----- Exercise materials -----
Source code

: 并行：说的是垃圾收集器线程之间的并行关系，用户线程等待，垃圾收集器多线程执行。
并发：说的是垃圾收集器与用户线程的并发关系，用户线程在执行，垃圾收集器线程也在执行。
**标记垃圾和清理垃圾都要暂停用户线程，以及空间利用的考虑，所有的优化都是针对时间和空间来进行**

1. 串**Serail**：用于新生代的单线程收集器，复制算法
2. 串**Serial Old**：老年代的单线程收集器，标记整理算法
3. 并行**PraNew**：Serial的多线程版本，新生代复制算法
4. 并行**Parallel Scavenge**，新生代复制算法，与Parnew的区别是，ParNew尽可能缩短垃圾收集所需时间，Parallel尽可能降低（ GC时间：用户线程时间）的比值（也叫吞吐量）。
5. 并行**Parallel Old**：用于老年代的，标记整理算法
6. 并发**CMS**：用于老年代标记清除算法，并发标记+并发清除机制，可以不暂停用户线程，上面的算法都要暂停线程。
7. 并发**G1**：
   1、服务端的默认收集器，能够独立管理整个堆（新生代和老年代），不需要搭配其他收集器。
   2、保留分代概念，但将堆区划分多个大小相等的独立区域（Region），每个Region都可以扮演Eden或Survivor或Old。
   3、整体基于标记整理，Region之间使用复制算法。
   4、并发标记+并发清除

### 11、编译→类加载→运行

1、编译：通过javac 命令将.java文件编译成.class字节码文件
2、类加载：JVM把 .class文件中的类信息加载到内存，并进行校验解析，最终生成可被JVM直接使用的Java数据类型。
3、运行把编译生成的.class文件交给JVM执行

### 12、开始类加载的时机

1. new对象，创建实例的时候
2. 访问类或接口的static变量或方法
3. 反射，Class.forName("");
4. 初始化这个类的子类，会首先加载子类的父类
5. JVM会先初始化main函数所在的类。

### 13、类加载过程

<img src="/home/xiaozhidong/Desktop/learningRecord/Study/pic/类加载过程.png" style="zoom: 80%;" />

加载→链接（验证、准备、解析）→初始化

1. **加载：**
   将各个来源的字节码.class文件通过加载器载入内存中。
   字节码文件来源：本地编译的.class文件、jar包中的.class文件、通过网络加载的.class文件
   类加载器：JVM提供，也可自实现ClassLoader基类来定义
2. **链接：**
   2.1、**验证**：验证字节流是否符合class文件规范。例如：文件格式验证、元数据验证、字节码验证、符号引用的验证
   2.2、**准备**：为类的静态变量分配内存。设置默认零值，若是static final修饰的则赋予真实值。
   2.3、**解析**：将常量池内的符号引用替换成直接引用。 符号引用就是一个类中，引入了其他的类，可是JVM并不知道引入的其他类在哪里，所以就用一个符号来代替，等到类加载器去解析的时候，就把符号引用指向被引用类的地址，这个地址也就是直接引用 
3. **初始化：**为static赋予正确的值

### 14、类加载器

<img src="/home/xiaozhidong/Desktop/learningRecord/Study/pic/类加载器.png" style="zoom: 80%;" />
-----
#### Work order
Wherever "xiaozhidong" appears in the listing, report the line it is on.

#### Completed exercise
<img src="/home/xiaozhidong/Desktop/learningRecord/Study/pic/类加载过程.png" style="zoom: 80%;" />
<img src="/home/xiaozhidong/Desktop/learningRecord/Study/pic/类加载器.png" style="zoom: 80%;" />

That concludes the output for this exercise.